◆ REQUIRED ACTION: Please retype each record exactly as it stands below.

◆ GIVEN INFORMATION:

+++++

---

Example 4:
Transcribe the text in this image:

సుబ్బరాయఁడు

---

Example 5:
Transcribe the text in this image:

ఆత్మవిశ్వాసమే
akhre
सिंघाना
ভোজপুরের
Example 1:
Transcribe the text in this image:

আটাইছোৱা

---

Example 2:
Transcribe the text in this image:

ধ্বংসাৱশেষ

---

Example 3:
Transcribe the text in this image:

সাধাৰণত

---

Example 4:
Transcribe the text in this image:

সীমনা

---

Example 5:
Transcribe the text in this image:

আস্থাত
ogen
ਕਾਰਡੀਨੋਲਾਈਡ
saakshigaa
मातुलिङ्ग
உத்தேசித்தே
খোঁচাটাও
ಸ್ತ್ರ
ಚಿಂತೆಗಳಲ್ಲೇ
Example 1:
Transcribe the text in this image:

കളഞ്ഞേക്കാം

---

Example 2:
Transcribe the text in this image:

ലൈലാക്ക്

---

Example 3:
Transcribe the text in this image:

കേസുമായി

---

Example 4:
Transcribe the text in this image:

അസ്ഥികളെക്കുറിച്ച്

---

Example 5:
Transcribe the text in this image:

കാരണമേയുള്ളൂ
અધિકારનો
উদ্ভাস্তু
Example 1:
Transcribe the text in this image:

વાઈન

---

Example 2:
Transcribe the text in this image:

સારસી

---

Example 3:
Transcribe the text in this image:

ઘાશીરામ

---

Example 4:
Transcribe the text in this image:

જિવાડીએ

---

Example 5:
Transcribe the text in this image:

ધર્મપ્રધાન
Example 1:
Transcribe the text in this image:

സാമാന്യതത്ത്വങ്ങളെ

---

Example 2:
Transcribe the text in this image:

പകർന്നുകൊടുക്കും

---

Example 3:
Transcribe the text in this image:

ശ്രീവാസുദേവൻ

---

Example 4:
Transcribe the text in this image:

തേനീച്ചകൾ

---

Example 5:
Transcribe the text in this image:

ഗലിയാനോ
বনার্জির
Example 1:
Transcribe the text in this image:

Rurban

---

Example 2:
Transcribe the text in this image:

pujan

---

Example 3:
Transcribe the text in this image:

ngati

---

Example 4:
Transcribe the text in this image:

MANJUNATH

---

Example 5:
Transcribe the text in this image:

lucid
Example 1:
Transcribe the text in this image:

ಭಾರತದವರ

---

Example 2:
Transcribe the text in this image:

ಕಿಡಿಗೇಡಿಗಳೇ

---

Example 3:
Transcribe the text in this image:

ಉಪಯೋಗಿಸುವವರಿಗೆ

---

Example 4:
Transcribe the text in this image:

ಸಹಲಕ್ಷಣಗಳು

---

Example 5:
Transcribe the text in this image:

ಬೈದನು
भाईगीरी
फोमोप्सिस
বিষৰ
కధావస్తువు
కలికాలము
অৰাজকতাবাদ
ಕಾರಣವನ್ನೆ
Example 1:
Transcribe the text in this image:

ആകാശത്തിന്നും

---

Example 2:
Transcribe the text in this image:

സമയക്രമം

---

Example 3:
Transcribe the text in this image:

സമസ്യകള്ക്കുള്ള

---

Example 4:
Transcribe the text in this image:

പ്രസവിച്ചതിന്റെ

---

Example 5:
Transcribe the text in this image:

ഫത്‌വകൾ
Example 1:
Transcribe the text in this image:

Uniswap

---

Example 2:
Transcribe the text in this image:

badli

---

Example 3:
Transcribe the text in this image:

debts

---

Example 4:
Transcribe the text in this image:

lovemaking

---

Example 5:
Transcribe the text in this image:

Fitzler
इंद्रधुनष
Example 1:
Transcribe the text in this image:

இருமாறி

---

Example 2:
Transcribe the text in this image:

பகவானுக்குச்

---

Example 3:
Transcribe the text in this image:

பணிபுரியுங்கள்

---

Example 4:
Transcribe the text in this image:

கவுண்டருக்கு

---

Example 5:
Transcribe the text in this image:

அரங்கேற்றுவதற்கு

+++++

◆ EXERCISE OUTPUT:
---

Example 4:
Transcribe the text in this image:

సుబ్బరాయఁడు

---

Example 5:
Transcribe the text in this image:

ఆత్మవిశ్వాసమే
akhre
सिंघाना
ভোজপুরের
Example 1:
Transcribe the text in this image:

আটাইছোৱা

---

Example 2:
Transcribe the text in this image:

ধ্বংসাৱশেষ

---

Example 3:
Transcribe the text in this image:

সাধাৰণত

---

Example 4:
Transcribe the text in this image:

সীমনা

---

Example 5:
Transcribe the text in this image:

আস্থাত
ogen
ਕਾਰਡੀਨੋਲਾਈਡ
saakshigaa
मातुलिङ्ग
உத்தேசித்தே
খোঁচাটাও
ಸ್ತ್ರ
ಚಿಂತೆಗಳಲ್ಲೇ
Example 1:
Transcribe the text in this image:

കളഞ്ഞേക്കാം

---

Example 2:
Transcribe the text in this image:

ലൈലാക്ക്

---

Example 3:
Transcribe the text in this image:

കേസുമായി

---

Example 4:
Transcribe the text in this image:

അസ്ഥികളെക്കുറിച്ച്

---

Example 5:
Transcribe the text in this image:

കാരണമേയുള്ളൂ
અધિકારનો
উদ্ভাস্তু
Example 1:
Transcribe the text in this image:

વાઈન

---

Example 2:
Transcribe the text in this image:

સારસી

---

Example 3:
Transcribe the text in this image:

ઘાશીરામ

---

Example 4:
Transcribe the text in this image:

જિવાડીએ

---

Example 5:
Transcribe the text in this image:

ધર્મપ્રધાન
Example 1:
Transcribe the text in this image:

സാമാന്യതത്ത്വങ്ങളെ

---

Example 2:
Transcribe the text in this image:

പകർന്നുകൊടുക്കും

---

Example 3:
Transcribe the text in this image:

ശ്രീവാസുദേവൻ

---

Example 4:
Transcribe the text in this image:

തേനീച്ചകൾ

---

Example 5:
Transcribe the text in this image:

ഗലിയാനോ
বনার্জির
Example 1:
Transcribe the text in this image:

Rurban

---

Example 2:
Transcribe the text in this image:

pujan

---

Example 3:
Transcribe the text in this image:

ngati

---

Example 4:
Transcribe the text in this image:

MANJUNATH

---

Example 5:
Transcribe the text in this image:

lucid
Example 1:
Transcribe the text in this image:

ಭಾರತದವರ

---

Example 2:
Transcribe the text in this image:

ಕಿಡಿಗೇಡಿಗಳೇ

---

Example 3:
Transcribe the text in this image:

ಉಪಯೋಗಿಸುವವರಿಗೆ

---

Example 4:
Transcribe the text in this image:

ಸಹಲಕ್ಷಣಗಳು

---

Example 5:
Transcribe the text in this image:

ಬೈದನು
भाईगीरी
फोमोप्सिस
বিষৰ
కధావస్తువు
కలికాలము
অৰাজকতাবাদ
ಕಾರಣವನ್ನೆ
Example 1:
Transcribe the text in this image:

ആകാശത്തിന്നും

---

Example 2:
Transcribe the text in this image:

സമയക്രമം

---

Example 3:
Transcribe the text in this image:

സമസ്യകള്ക്കുള്ള

---

Example 4:
Transcribe the text in this image:

പ്രസവിച്ചതിന്റെ

---

Example 5:
Transcribe the text in this image:

ഫത്‌വകൾ
Example 1:
Transcribe the text in this image:

Uniswap

---

Example 2:
Transcribe the text in this image:

badli

---

Example 3:
Transcribe the text in this image:

debts

---

Example 4:
Transcribe the text in this image:

lovemaking

---

Example 5:
Transcribe the text in this image:

Fitzler
इंद्रधुनष
Example 1:
Transcribe the text in this image:

இருமாறி

---

Example 2:
Transcribe the text in this image:

பகவானுக்குச்

---

Example 3:
Transcribe the text in this image:

பணிபுரியுங்கள்

---

Example 4:
Transcribe the text in this image:

கவுண்டருக்கு

---

Example 5:
Transcribe the text in this image:

அரங்கேற்றுவதற்கு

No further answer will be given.